*Task prompt*
A word-for-word copy of the data is what's wanted; pictures stay out of it.

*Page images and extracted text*
──────────

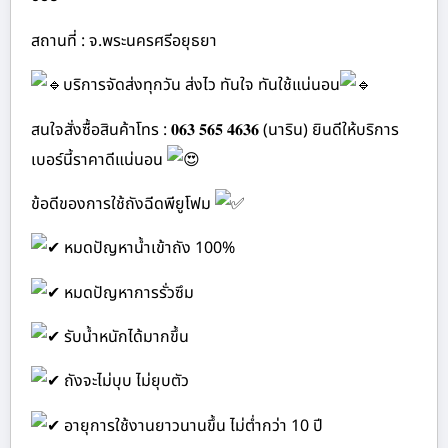
สถานที่ : จ.พระนครศรีอยุธยา
บริการจัดส่งทุกวัน ส่งไว ทันใจ ทันใช้แน่นอน
สนใจสั่งซื้อสินค้าโทร : 𝟎𝟔𝟑 𝟓𝟔𝟓 𝟒𝟔𝟑𝟔 (นาริน) ยินดีให้บริการ
เบอร์นี้ราคาดีแน่นอน
ข้อดีของการใช้ถังฉีดพียูโฟม
หมดปัญหาน้ำเข้าถัง 100%
หมดปัญหาการรั่วซึม
รับน้ำหนักได้มากขึ้น
ถังจะไม่บุบ ไม่ยุบตัว
อายุการใช้งานยาวนานขึ้น ไม่ต่ำกว่า 10 ปี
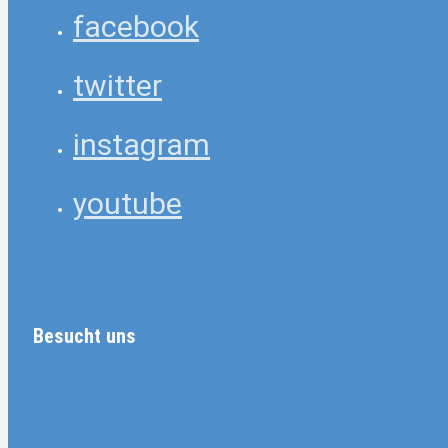
facebook
twitter
instagram
youtube
Besucht uns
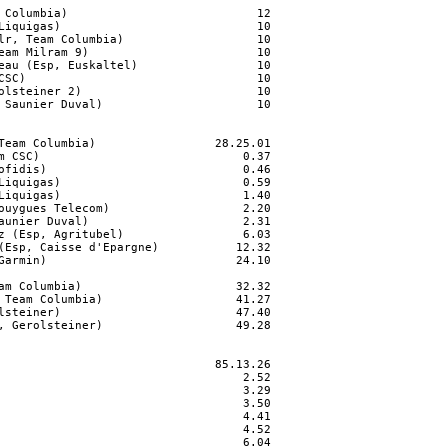
 Columbia)                           12

Liquigas)                            10

lr, Team Columbia)                   10

eam Milram 9)                        10

eau (Esp, Euskaltel)                 10

CSC)                                 10

olsteiner 2)                         10

 Saunier Duval)                      10

Team Columbia)                 28.25.01

m CSC)                             0.37

ofidis)                            0.46

Liquigas)                          0.59

Liquigas)                          1.40

ouygues Telecom)                   2.20

aunier Duval)                      2.31

z (Esp, Agritubel)                 6.03

(Esp, Caisse d'Epargne)           12.32

Garmin)                           24.10

am Columbia)                      32.32

 Team Columbia)                   41.27

lsteiner)                         47.40

, Gerolsteiner)                   49.28

                               85.13.26

                                   2.52

                                   3.29

                                   3.50

                                   4.41

                                   4.52

                                   6.04
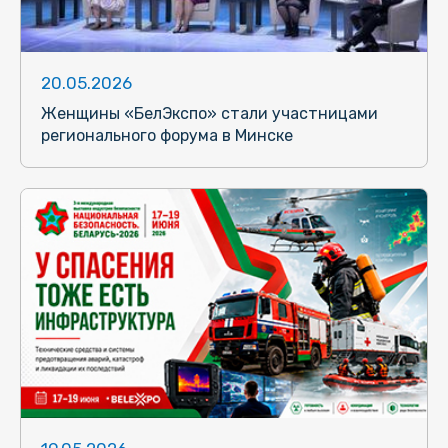
20.05.2026
Женщины «БелЭкспо» стали участницами
регионального форума в Минске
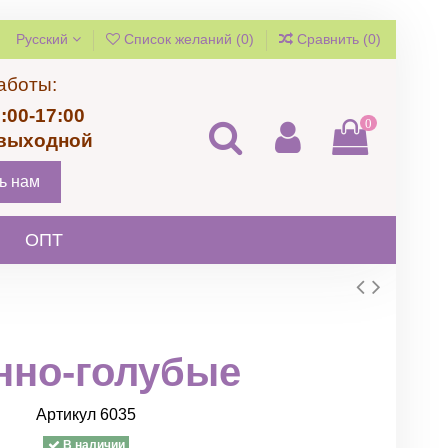
Русский
Список желаний (
0
)
Сравнить (
0
)
аботы:
:00-17:00
0
 выходной
ь нам
ОПТ
нно-голубые
Артикул
6035
В наличии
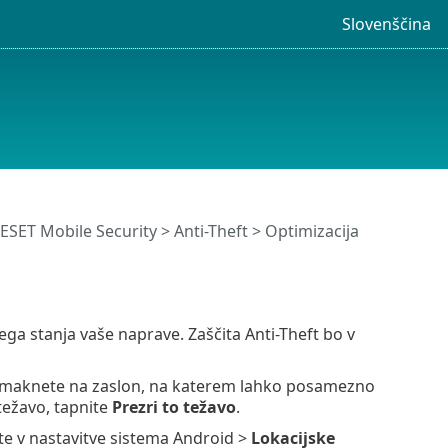
Slovenščina
ESET Mobile Security >
Anti-Theft
> Optimizacija
ega stanja vaše naprave. Zaščita Anti-Theft bo v
omaknete na zaslon, na katerem lahko posamezno
 težavo, tapnite
Prezri to težavo
.
nite v nastavitve sistema Android >
Lokacijske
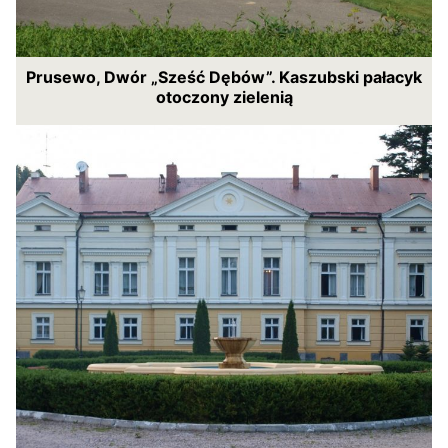
Prusewo, Dwór „Sześć Dębów”. Kaszubski pałacyk
otoczony zielenią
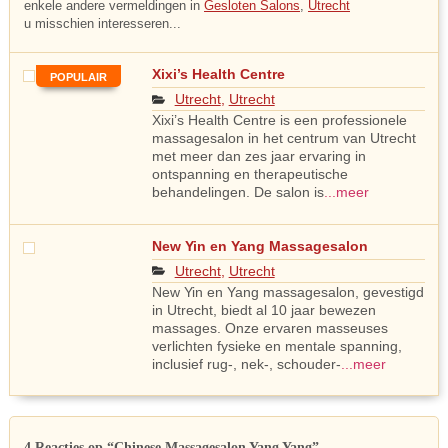
enkele andere vermeldingen in
Gesloten Salons
,
Utrecht
u misschien interesseren...
Xixi’s Health Centre
POPULAIR
Utrecht
,
Utrecht
Xixi’s Health Centre is een professionele
massagesalon in het centrum van Utrecht
met meer dan zes jaar ervaring in
ontspanning en therapeutische
behandelingen. De salon is
...meer
New Yin en Yang Massagesalon
Utrecht
,
Utrecht
New Yin en Yang massagesalon, gevestigd
in Utrecht, biedt al 10 jaar bewezen
massages. Onze ervaren masseuses
verlichten fysieke en mentale spanning,
inclusief rug-, nek-, schouder-
...meer
4 Reacties op
“Chinese Massagesalon Yang Yang”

──────────

*Answer space*
สถานที่ : จ.พระนครศรีอยุธยา
บริการจัดส่งทุกวัน ส่งไว ทันใจ ทันใช้แน่นอน
สนใจสั่งซื้อสินค้าโทร : 𝟎𝟔𝟑 𝟓𝟔𝟓 𝟒𝟔𝟑𝟔 (นาริน) ยินดีให้บริการ
เบอร์นี้ราคาดีแน่นอน
ข้อดีของการใช้ถังฉีดพียูโฟม
หมดปัญหาน้ำเข้าถัง 100%
หมดปัญหาการรั่วซึม
รับน้ำหนักได้มากขึ้น
ถังจะไม่บุบ ไม่ยุบตัว
อายุการใช้งานยาวนานขึ้น ไม่ต่ำกว่า 10 ปี
facebook
twitter
instagram
youtube
Besucht uns
 Columbia)                           12

Liquigas)                            10

lr, Team Columbia)                   10

eam Milram 9)                        10

eau (Esp, Euskaltel)                 10

CSC)                                 10

olsteiner 2)                         10

 Saunier Duval)                      10

Team Columbia)                 28.25.01

m CSC)                             0.37

ofidis)                            0.46

Liquigas)                          0.59

Liquigas)                          1.40

ouygues Telecom)                   2.20

aunier Duval)                      2.31

z (Esp, Agritubel)                 6.03

(Esp, Caisse d'Epargne)           12.32

Garmin)                           24.10

am Columbia)                      32.32

 Team Columbia)                   41.27

lsteiner)                         47.40

, Gerolsteiner)                   49.28

                               85.13.26

                                   2.52

                                   3.29

                                   3.50

                                   4.41

                                   4.52

                                   6.04
20.05.2026
Женщины «БелЭкспо» стали участницами
регионального форума в Минске
Русский
Список желаний (
0
)
Сравнить (
0
)
аботы:
:00-17:00
0
 выходной
ь нам
ОПТ
нно-голубые
Артикул
6035
В наличии
Slovenščina
ESET Mobile Security >
Anti-Theft
> Optimizacija
ega stanja vaše naprave. Zaščita Anti-Theft bo v
omaknete na zaslon, na katerem lahko posamezno
 težavo, tapnite
Prezri to težavo
.
nite v nastavitve sistema Android >
Lokacijske
Prusewo, Dwór „Sześć Dębów”. Kaszubski pałacyk
otoczony zielenią
enkele andere vermeldingen in
Gesloten Salons
,
Utrecht
u misschien interesseren...
Xixi’s Health Centre
POPULAIR
Utrecht
,
Utrecht
Xixi’s Health Centre is een professionele
massagesalon in het centrum van Utrecht
met meer dan zes jaar ervaring in
ontspanning en therapeutische
behandelingen. De salon is
...meer
New Yin en Yang Massagesalon
Utrecht
,
Utrecht
New Yin en Yang massagesalon, gevestigd
in Utrecht, biedt al 10 jaar bewezen
massages. Onze ervaren masseuses
verlichten fysieke en mentale spanning,
inclusief rug-, nek-, schouder-
...meer
4 Reacties op
“Chinese Massagesalon Yang Yang”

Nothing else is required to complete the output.